23 FEBRUARI 2018. - Besluit van de Vlaamse Regering tot wijziging van het Energiebesluit van 19 november 2010, houdende een beperking van het op ondernemings- of vestigingsniveau verschuldigde bedrag van de door financieringssteun voor hernieuwbare energie ontstane kosten voor elektro-intensieve ondernemingen

DE VLAAMSE REGERING,

Gelet op het Energiedecreet van 8 mei 2009, artikel 7.1.10, § 3/1, ingevoegd bij het decreet van 27 november 2015 en gewijzigd bij het decreet van 22 december 2017;

Gelet op het decreet van 8 juli 2011 houdende regeling van de begroting, de boekhouding, de toekenning van subsidies en de controle op de aanwending ervan, en de controle door het Rekenhof, artikel 57;

Gelet op het decreet van 16 maart 2012 betreffende het economisch ondersteuningsbeleid, artikel 38, derde lid, vervangen bij het decreet van 20 maart 2015;

Gelet op het Energiebesluit van 19 november 2010;

Gelet op het akkoord van de Vlaamse minister, bevoegd voor de begroting, gegeven op 13 december 2017;

Gelet op advies nr. 62.797/3 van de Raad van State, gegeven op 8 februari 2018, met toepassing van artikel 84, § 1, eerste lid, 2°, van de wetten op de Raad van State, gecoördineerd op 12 januari 1973;

Overwegende dat de verenigbaarheidscriteria die voor staatssteunmaatregelen ten behoeve van milieubescherming en energie gelden, zijn toegelicht in de mededeling van de Commissie `Richtsnoeren staatssteun ten behoeve van milieubescherming en energie 2014-2020', gepubliceerd in het Publicatieblad van 28 juni 2014;

Overwegende dat de Vlaamse Regering op 4 april 2014 de energiebeleidsovereenkomsten voor de verankering van en voor blijvende energie-efficiëntie in de Vlaamse energie-intensieve industrie definitief goedkeurde voor de periode 2015-2022;

Op voorstel van de Vlaamse minister van Begroting, Financiën en Energie;

Na beraadslaging,

Besluit :

Artikel 1. In artikel 1.1.1, § 2 van het Energiebesluit van 19 november 2010, laatst gewijzigd bij het besluit van de Vlaamse Regering van 15 december 2017, wordt een punt 103° /1 ingevoegd, dat luidt als volgt:

"103° /1 verificatiebureau: de onafhankelijke en neutrale organisatie opgericht bij artikel 4 van de Energiebeleidsovereenkomst voor de verankering van en voor blijvende energie-efficiëntie in de Vlaamse energie-intensieve industrie;".

_Aangeleverde gegevens:_
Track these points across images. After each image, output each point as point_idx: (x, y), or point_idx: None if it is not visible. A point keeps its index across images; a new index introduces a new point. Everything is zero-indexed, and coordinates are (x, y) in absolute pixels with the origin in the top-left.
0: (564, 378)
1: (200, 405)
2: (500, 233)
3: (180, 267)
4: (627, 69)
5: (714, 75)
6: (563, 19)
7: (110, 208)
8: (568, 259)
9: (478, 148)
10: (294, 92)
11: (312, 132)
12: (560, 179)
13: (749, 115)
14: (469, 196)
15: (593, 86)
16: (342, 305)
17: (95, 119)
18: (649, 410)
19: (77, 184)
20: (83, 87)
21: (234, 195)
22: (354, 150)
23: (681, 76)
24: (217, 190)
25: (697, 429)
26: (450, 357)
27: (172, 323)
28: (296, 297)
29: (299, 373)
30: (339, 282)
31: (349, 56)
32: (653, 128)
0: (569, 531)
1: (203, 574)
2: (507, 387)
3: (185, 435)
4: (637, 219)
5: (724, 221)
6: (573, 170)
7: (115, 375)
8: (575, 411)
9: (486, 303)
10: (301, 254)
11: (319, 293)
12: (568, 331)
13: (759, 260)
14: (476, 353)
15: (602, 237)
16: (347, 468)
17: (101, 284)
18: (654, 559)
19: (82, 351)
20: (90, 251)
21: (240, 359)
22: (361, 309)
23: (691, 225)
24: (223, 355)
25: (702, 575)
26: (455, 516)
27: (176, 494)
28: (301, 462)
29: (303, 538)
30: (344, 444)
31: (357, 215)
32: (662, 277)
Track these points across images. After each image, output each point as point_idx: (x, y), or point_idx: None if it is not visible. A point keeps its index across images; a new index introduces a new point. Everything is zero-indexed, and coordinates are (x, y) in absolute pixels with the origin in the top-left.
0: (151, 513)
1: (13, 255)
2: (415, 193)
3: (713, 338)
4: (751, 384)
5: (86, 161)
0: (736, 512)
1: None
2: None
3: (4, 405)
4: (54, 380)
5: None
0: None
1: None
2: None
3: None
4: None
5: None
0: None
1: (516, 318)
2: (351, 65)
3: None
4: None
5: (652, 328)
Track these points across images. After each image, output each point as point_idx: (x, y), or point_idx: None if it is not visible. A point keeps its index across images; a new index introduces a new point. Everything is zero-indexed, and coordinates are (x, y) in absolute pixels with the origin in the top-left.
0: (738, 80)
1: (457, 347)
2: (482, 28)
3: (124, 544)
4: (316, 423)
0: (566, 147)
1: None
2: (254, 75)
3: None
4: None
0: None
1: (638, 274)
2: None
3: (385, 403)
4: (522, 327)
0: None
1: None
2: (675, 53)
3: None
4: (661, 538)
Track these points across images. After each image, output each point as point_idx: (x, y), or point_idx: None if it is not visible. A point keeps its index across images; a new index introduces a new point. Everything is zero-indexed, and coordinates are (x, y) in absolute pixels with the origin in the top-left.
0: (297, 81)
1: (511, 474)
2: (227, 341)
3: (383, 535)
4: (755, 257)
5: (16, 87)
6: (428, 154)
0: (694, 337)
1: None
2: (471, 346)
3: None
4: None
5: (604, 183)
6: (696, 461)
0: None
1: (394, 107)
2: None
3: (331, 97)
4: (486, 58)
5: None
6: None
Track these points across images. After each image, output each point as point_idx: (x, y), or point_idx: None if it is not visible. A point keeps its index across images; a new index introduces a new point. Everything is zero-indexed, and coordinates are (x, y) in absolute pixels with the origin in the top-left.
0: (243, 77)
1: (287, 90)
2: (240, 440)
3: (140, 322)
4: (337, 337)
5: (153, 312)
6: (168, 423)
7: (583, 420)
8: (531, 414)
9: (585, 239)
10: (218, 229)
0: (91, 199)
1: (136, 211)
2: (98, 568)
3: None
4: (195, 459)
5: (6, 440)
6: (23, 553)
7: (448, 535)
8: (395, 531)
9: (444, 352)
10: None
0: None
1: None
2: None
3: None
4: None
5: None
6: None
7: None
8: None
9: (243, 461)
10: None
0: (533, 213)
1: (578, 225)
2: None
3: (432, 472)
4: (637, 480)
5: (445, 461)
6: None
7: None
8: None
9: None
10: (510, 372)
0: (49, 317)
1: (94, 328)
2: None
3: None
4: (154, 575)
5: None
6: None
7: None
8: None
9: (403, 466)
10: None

_Opdracht:_
Som op waarnaar de te lezen tekst verwijst in elke zin die met "Gelet op" begint.

_Resultaat:_
- Het Energiedecreet van 8 mei 2009, artikel 7.1.10, § 3/1
- Het decreet van 8 juli 2011 houdende regeling van de begroting, de boekhouding, de toekenning van subsidies en de controle op de aanwending ervan, en de controle door het Rekenhof, artikel 57
- Het decreet van 16 maart 2012 betreffende het economisch ondersteuningsbeleid, artikel 38, derde lid
- Het Energiebesluit van 19 november 2010
- Het akkoord van de Vlaamse minister, bevoegd voor de begroting, gegeven op 13 december 2017
- Advies nr. 62.797/3 van de Raad van State, gegeven op 8 februari 2018